____ DATA

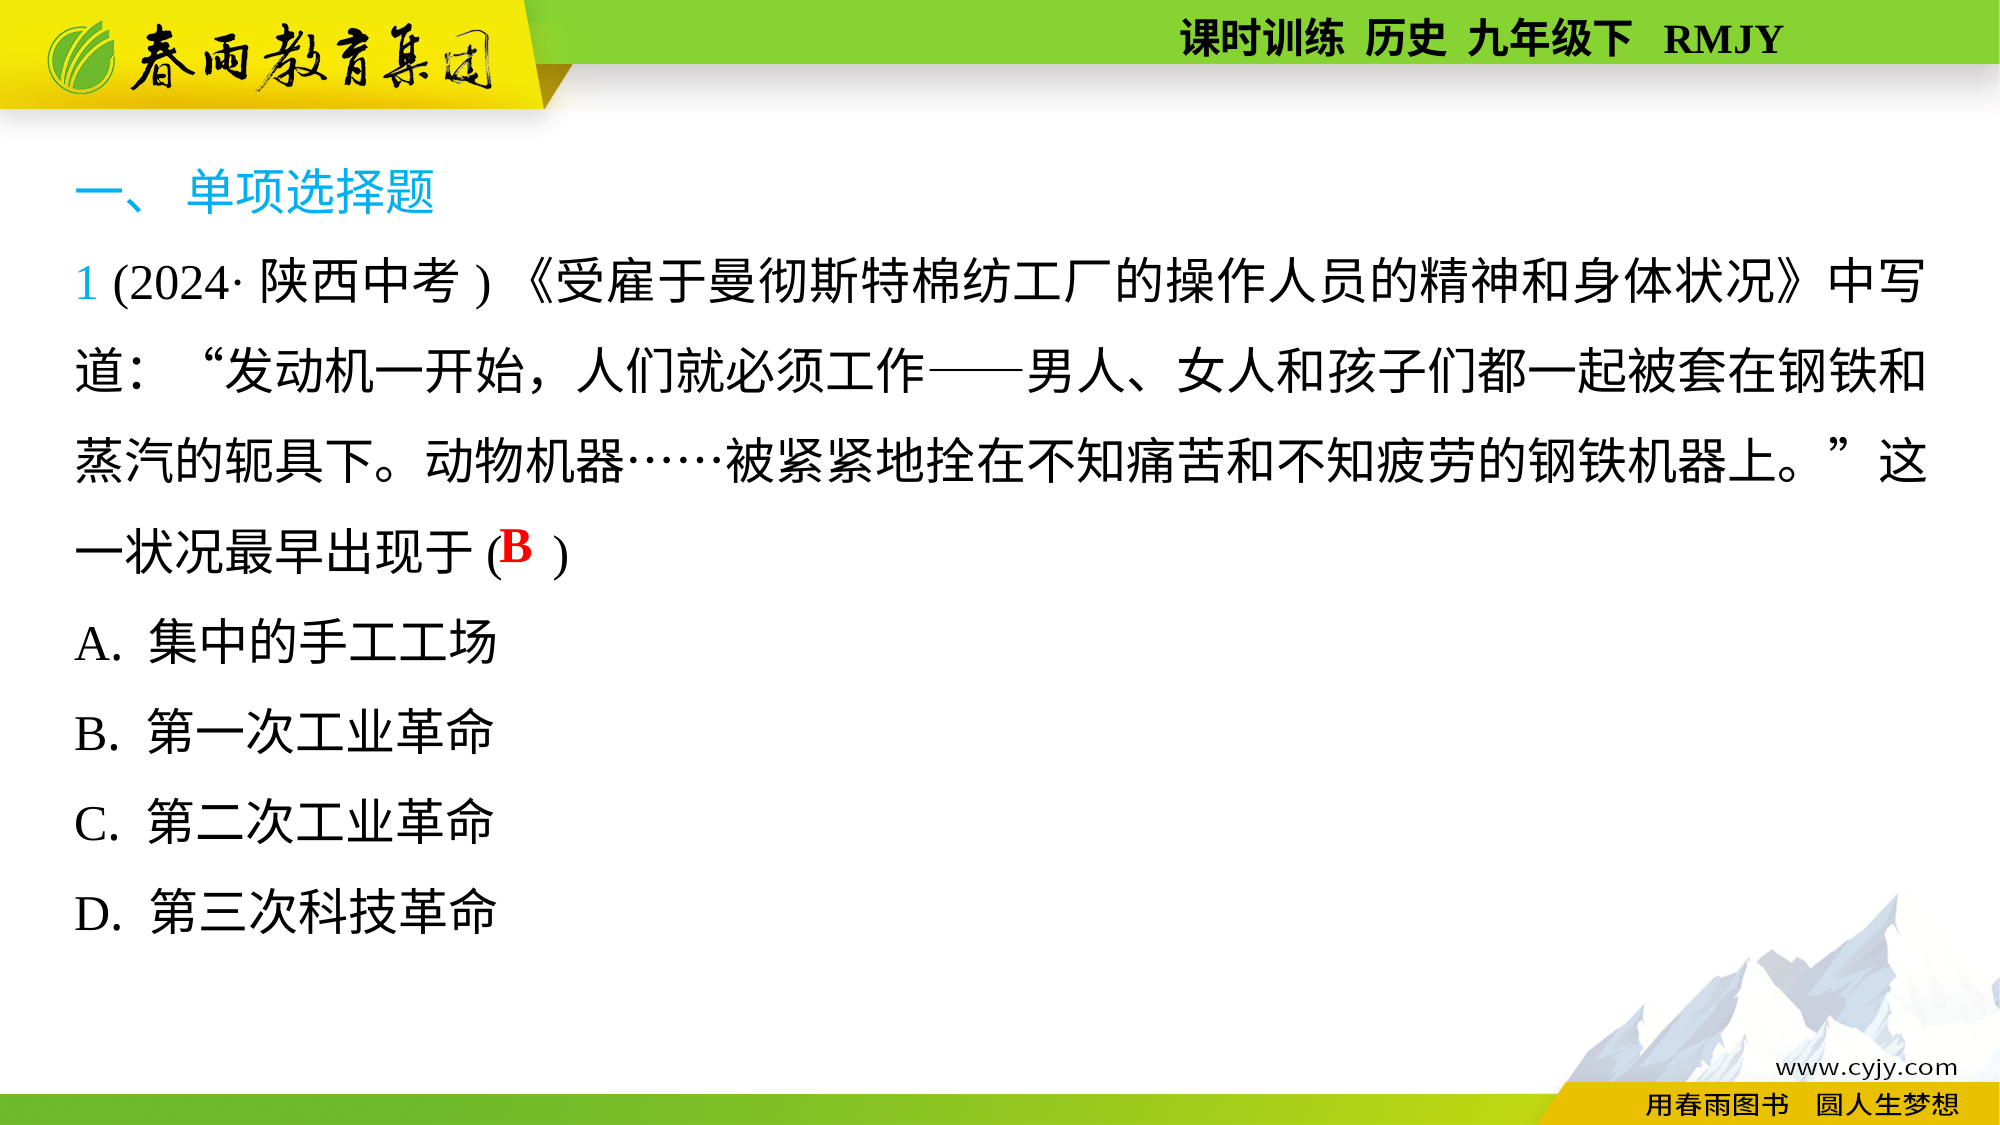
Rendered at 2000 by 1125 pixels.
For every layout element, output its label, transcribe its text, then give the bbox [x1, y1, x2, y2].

list 一、 单项选择题 1 (2024·陕西中考)《受雇于曼彻斯特棉纺工厂的操作人员的精神和身体状况》中写道：“发动机一开始，人们就必须工作——男人、女人和孩子们都一起被套在钢铁和蒸汽的轭具下。动物机器……被紧紧地拴在不知痛苦和不知疲劳的钢铁机器上。”这一状况最早出现于( ) A. 集中的手工工场 B. 第一次工业革命 C. 第二次工业革命 D. 第三次科技革命 [59, 122, 1944, 956]
picture [0, 0, 2000, 1125]
text_box B [484, 504, 548, 580]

________

Every line above is to be written out unchanged, with the pictures omitted.

Rendered at 2000 by 1125 pixels.
For every layout element, output its label, transcribe its text, then give the bbox [x1, y1, x2, y2].

list 一、 单项选择题 1 (2024·陕西中考)《受雇于曼彻斯特棉纺工厂的操作人员的精神和身体状况》中写道：“发动机一开始，人们就必须工作——男人、女人和孩子们都一起被套在钢铁和蒸汽的轭具下。动物机器……被紧紧地拴在不知痛苦和不知疲劳的钢铁机器上。”这一状况最早出现于( ) A. 集中的手工工场 B. 第一次工业革命 C. 第二次工业革命 D. 第三次科技革命 [59, 122, 1944, 956]
picture [0, 0, 2000, 1125]
text_box B [484, 504, 548, 580]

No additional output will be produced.